I have long had a love-hate relationship with the Worldwide Leader in Sports.
For instance I maintain that Pardon The Interruption is one of the absolute best shows on television. Not of sports shows, I mean any show. From an entertainment and information standpoint, good luck beating it.
On the other hand, I just can’t watch the network’s flagship news show, SportsCenter.
While I am sure there is a big market for all the “Booyah”-like catch phrases, forced debates and downright silly features like the current “Who’s Now” nonsense – it is just not for me. To kind of quote promising new ESPN football analyst Keyshawn Johnson, just give me the damned highlights.
And Saturday’s ESPN U network coverage of the United States’ loss to Austria in the Under-20 World Cup soccer match was a perfect microcosm of my relationship with ESPN as a viewer.
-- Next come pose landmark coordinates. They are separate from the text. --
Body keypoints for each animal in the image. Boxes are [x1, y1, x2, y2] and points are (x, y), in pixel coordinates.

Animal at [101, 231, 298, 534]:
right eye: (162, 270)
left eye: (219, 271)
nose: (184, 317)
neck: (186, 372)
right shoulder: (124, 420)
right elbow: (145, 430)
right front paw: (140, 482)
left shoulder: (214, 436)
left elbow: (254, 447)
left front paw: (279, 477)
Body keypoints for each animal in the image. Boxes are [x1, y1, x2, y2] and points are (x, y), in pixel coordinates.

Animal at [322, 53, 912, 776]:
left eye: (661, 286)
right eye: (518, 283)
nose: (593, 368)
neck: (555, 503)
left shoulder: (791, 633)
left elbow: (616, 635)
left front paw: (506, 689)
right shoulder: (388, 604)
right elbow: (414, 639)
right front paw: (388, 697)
As a soccer fan (it’s okay to come out of the closet now that David Beckham has arrived here in Los Angeles), I was thrilled to have live coverage of an event featuring the up and coming stars of many of the top soccer playing nations in the world. It wasn’t that long ago that World Cup matches were hard to find, much less an Under-20 World Cup. So for that, to ESPN I am incredibly grateful.
However, watching the match on ESPN was terrible. While the network just took a straight world feed for audio and video, it absolutely murdered the picture and the experience with a constant graphics overlay throughout the game.
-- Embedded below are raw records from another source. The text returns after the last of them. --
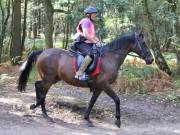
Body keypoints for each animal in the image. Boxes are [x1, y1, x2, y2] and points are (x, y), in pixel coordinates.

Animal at [17, 30, 153, 127]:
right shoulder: (105, 85)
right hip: (49, 79)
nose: (151, 59)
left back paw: (37, 107)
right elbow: (117, 99)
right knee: (42, 93)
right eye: (143, 43)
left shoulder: (99, 87)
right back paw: (43, 113)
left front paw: (87, 118)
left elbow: (92, 102)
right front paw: (118, 120)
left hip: (53, 78)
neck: (110, 57)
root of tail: (42, 52)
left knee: (38, 85)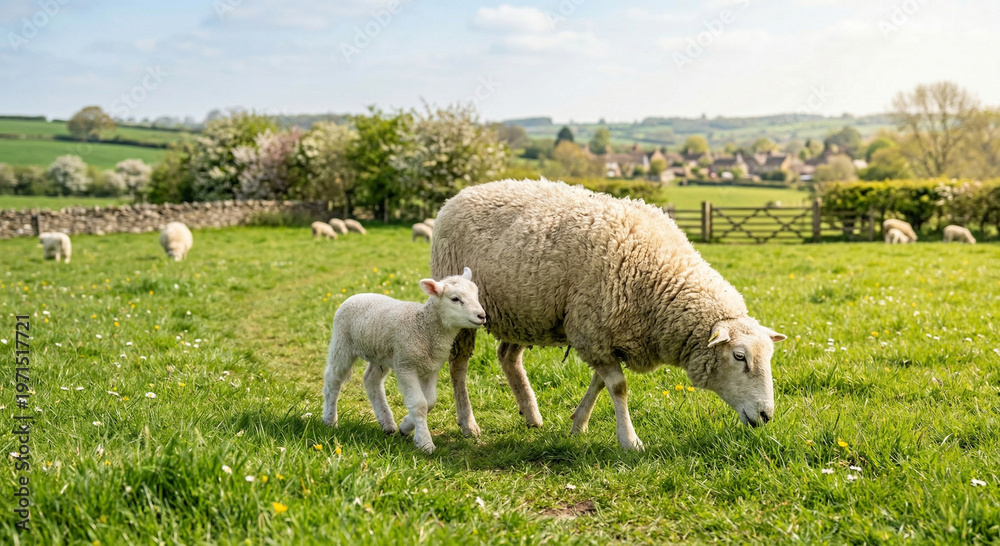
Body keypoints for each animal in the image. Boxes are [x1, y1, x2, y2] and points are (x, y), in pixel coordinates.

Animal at [322, 267, 486, 453]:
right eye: (455, 299)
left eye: (476, 295)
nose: (482, 315)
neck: (423, 327)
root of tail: (357, 295)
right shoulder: (406, 366)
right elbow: (419, 404)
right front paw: (425, 442)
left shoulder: (431, 368)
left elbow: (430, 402)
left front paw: (405, 426)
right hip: (342, 344)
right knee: (333, 380)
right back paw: (330, 420)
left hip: (380, 354)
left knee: (371, 380)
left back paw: (387, 423)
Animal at [431, 179, 786, 450]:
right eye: (739, 357)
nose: (767, 416)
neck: (659, 278)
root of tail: (459, 195)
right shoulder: (592, 330)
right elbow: (618, 387)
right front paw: (629, 440)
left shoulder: (602, 333)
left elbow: (599, 383)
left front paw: (578, 424)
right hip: (464, 308)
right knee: (459, 364)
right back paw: (468, 424)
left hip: (525, 310)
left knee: (508, 357)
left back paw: (531, 415)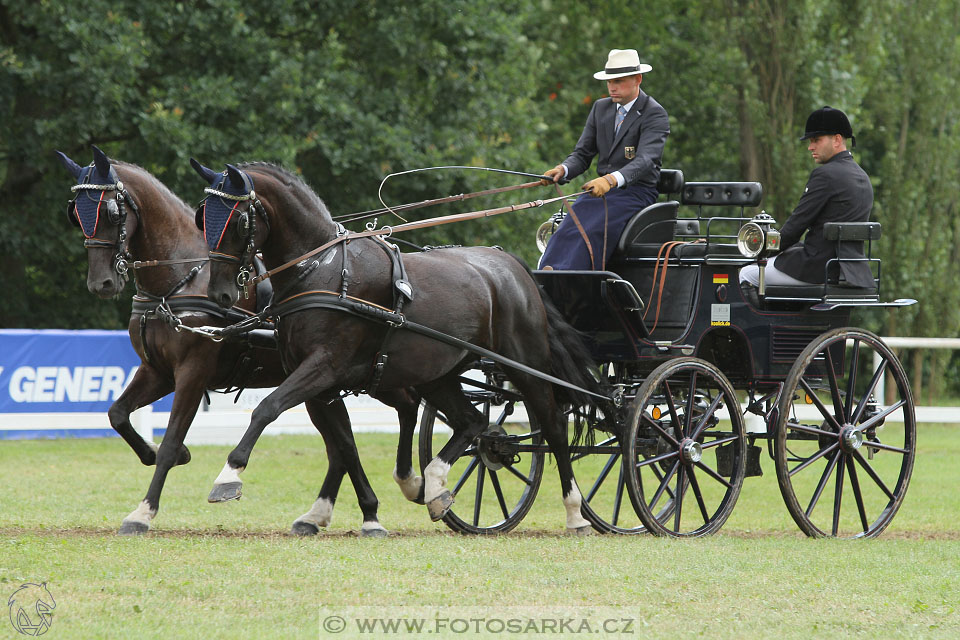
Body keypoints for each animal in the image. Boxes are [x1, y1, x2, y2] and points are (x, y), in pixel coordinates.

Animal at [57, 149, 416, 536]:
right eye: (76, 213)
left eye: (111, 211)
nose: (102, 283)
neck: (180, 280)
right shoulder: (158, 371)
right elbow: (118, 414)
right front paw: (157, 454)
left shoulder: (193, 372)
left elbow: (170, 440)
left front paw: (144, 511)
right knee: (343, 444)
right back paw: (329, 513)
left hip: (370, 373)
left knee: (403, 410)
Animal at [191, 162, 604, 532]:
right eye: (202, 218)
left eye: (238, 221)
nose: (220, 293)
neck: (322, 269)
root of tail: (513, 265)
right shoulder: (318, 382)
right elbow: (341, 443)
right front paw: (340, 512)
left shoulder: (323, 366)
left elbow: (267, 409)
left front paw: (228, 477)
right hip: (439, 373)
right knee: (472, 421)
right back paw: (433, 487)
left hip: (524, 364)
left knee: (552, 425)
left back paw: (575, 512)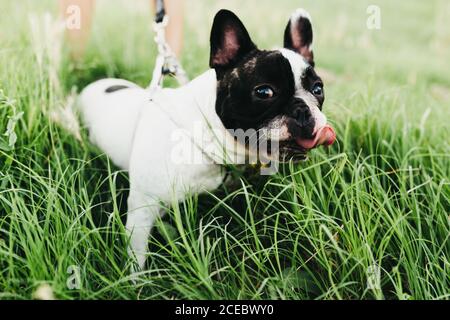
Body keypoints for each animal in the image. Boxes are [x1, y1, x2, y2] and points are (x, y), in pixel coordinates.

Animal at [80, 8, 334, 268]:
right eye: (264, 92)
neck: (205, 137)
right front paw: (136, 277)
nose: (302, 110)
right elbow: (137, 253)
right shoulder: (142, 206)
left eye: (318, 89)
As the game took place, you had one bar at the top of the screen that told viewers it was the Under-20 World Cup. Under that, you had the typical bar with the score and the time clock, as well as two different ESPN logos. Below that, you often had a pop-up that either had the word “quarterfinal” or the teams’ jersey colors or something else.
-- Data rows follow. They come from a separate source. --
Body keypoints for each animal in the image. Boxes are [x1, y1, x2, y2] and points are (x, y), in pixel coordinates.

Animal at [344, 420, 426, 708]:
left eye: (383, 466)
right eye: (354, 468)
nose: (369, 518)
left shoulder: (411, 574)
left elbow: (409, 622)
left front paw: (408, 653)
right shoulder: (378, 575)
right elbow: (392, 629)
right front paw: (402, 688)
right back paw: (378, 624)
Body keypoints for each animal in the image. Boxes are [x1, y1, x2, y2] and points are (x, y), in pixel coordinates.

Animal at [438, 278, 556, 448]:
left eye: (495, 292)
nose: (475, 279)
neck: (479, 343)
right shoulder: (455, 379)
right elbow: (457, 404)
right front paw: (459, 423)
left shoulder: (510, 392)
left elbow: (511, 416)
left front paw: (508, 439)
Then at the bottom of the screen, you had the typical crawl, which had crucial facts such as that Middlebury College won the 2006 Division 3 Cross Country title in the fall of 2006.
I took out a tape measure and my screen top to bottom is 19 inches. The info at the top went 3.5 inches from the top and the crawl was about 1.5-2 inches from the bottom, meaning more than 25% of the screen during a live event was taken up with graphics – and they weren’t even sponsor logos.
If ESPN was going to be making a few bucks via sponsor logos to pay the bills, that is one thing. But with needless information like college title holders from last fall muddling up the screen, it really crushed the viewing experience.
The world feed that ESPN took had camera work centered on a typical screen, meaning the ESPN viewer often had to deal with the ball or players’ heads disappearing behind needless graphics.
Again, it was just typical ESPN for me. So much to love as a sports fan, but always so much to just drive me crazy.